Viene in mente l’austera solennità del Leopardi “morale”, che l’autore della poesia ha a lungo amato e studiato. Forse è giunto il momento di rileggere il suo Dialogo di Tristano con un amico. «Andrebbe letto ogni giorno — chiosa Di Spigno — ma in un tempo come questo, dove molte false certezze sono state spazzate via con la massima semplicità, come un bambino che scalcia via un giocattolo rotto, la sua drammatica vitalità viene fuori con ancora più prepotenza. E bellezza. Che cosa accade infatti nel Tristano? C’è un ultimo atto di verità». A Leopardi viene rinfacciato che se la vita per lui è così funesta dev’essere per motivi personali, di sofferenza propria, di malattia o di altra infermità tutta sua. Destituendo, così, di ogni fondamento tutta la sua ricerca e le sue conclusioni. Qualche coordinata spazio temporale: siamo nel 1832, e il Tristano è l’ultima delle Operette morali.

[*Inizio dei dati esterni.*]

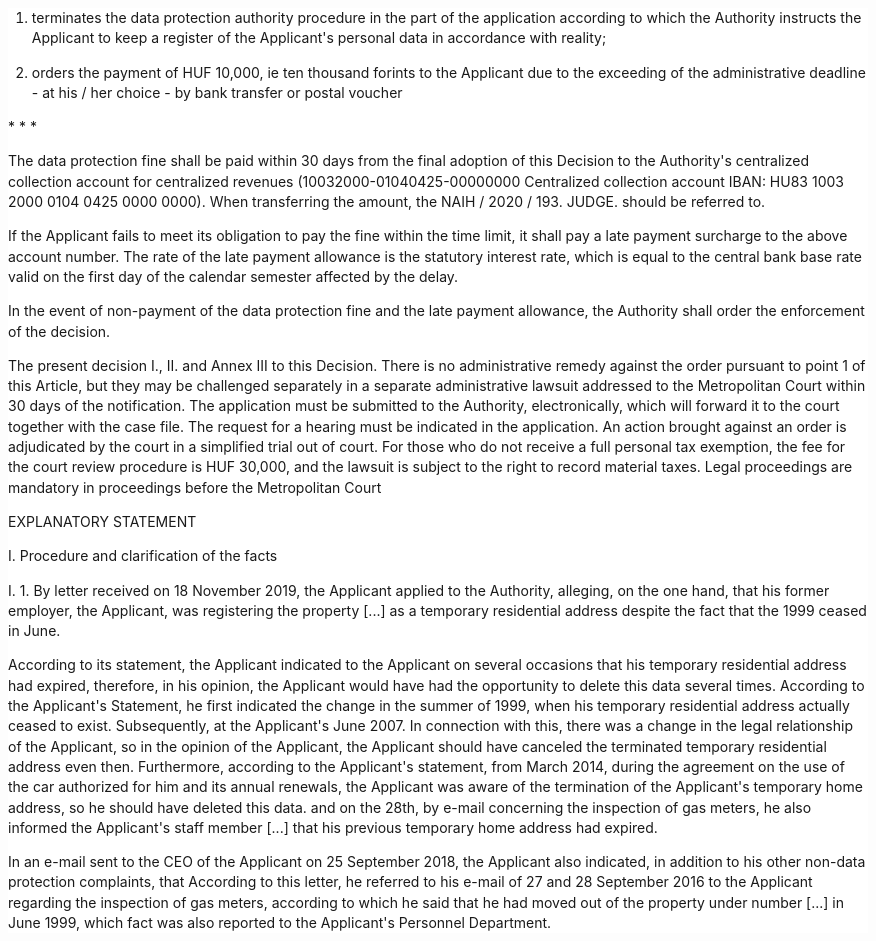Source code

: 1) terminates the data protection authority procedure in the part of the application according to which the Authority instructs the Applicant to keep a register of the Applicant's personal data in accordance with reality; 

2) orders the payment of HUF 10,000, ie ten thousand forints to the Applicant due to the exceeding of the administrative deadline - at his / her choice - by bank transfer or postal voucher

\* \* \* 

The data protection fine shall be paid within 30 days from the final adoption of this Decision to the Authority's centralized collection account for centralized revenues (10032000-01040425-00000000 Centralized collection account IBAN: HU83 1003 2000 0104 0425 0000 0000). When transferring the amount, the NAIH / 2020 / 193. JUDGE. should be referred to.

If the Applicant fails to meet its obligation to pay the fine within the time limit, it shall pay a late payment surcharge to the above account number. The rate of the late payment allowance is the statutory interest rate, which is equal to the central bank base rate valid on the first day of the calendar semester affected by the delay.

In the event of non-payment of the data protection fine and the late payment allowance, the Authority shall order the enforcement of the decision.

The present decision I., II. and Annex III to this Decision. There is no administrative remedy against the order pursuant to point 1 of this Article, but they may be challenged separately in a separate administrative lawsuit addressed to the Metropolitan Court within 30 days of the notification. The application must be submitted to the Authority, electronically, which will forward it to the court together with the case file. The request for a hearing must be indicated in the application. An action brought against an order is adjudicated by the court in a simplified trial out of court. For those who do not receive a full personal tax exemption, the fee for the court review procedure is HUF 30,000, and the lawsuit is subject to the right to record material taxes. Legal proceedings are mandatory in proceedings before the Metropolitan Court

EXPLANATORY STATEMENT

I. Procedure and clarification of the facts

I. 1. By letter received on 18 November 2019, the Applicant applied to the Authority, alleging, on the one hand, that his former employer, the Applicant, was registering the property \[...\] as a temporary residential address despite the fact that the 1999 ceased in June.

According to its statement, the Applicant indicated to the Applicant on several occasions that his temporary residential address had expired, therefore, in his opinion, the Applicant would have had the opportunity to delete this data several times. According to the Applicant's Statement, he first indicated the change in the summer of 1999, when his temporary residential address actually ceased to exist. Subsequently, at the Applicant's June 2007. In connection with this, there was a change in the legal relationship of the Applicant, so in the opinion of the Applicant, the Applicant should have canceled the terminated temporary residential address even then. Furthermore, according to the Applicant's statement, from March 2014, during the agreement on the use of the car authorized for him and its annual renewals, the Applicant was aware of the termination of the Applicant's temporary home address, so he should have deleted this data. and on the 28th, by e-mail concerning the inspection of gas meters, he also informed the Applicant's staff member \[...\] that his previous temporary home address had expired.

In an e-mail sent to the CEO of the Applicant on 25 September 2018, the Applicant also indicated, in addition to his other non-data protection complaints, that
According to this letter, he referred to his e-mail of 27 and 28 September 2016 to the Applicant regarding the inspection of gas meters, according to which he said that he had moved out of the property under number \[...\] in June 1999, which fact was also reported to the Applicant's Personnel Department.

«La risposta di Leopardi — continua Di Spigno — diventa veemente, e dice a chi lo accusa di essere semplicemente malato e che la verità sulle cose non dipende da fattori personali. Chi lo afferma lo fa in malafede perché troppo codardo per guardare il deserto della vita nella sua sconfinata desolazione. L’uomo crede ciò che gli serve. Il filosofo invece cerca ciò che è. Pensiamo a quanta pseudo scientificità è naufragata di fronte a questo virus. Ma non eravamo pronti ad andare su Marte? Non abbiamo il vaccino per tutto, anche per la tristezza e la sventura? Il libero mercato non è a prova anche di bomba atomica? Tre semplici domande, e la stessa risposta. L’uomo ama illudersi. Non può e non vuole vivere in uno stato di “esposizione” e fragilità. Eppure è bastato questo virus, tra l’altro non così nuovo né imprevedibile, e la reazione a catena è stata micidiale. Tutto ciò che è venuto giù era costruito sulla sabbia: dalla convinzione di essere coperti da una medicina che cura tutto alla solidità di un sistema economico che se si chiudono le saracinesche uno o due mesi crolla come un castello di carte. Gli uomini del passato erano abituati a convivere con povertà ed epidemie. Noi no, evidentemente. In questa differenza si apre uno spazio ragionativo enorme. Alla fine, è sempre la natura a vincere, a venire allo scoperto (e noi con lei) a mostrare la nuda verità su tutto. Le false mitologie scompaiono e ci riscopriamo deboli e impotenti. Leopardi lo ha detto quasi duecento anni fa; questa forse è la vera meraviglia di tutta la questione».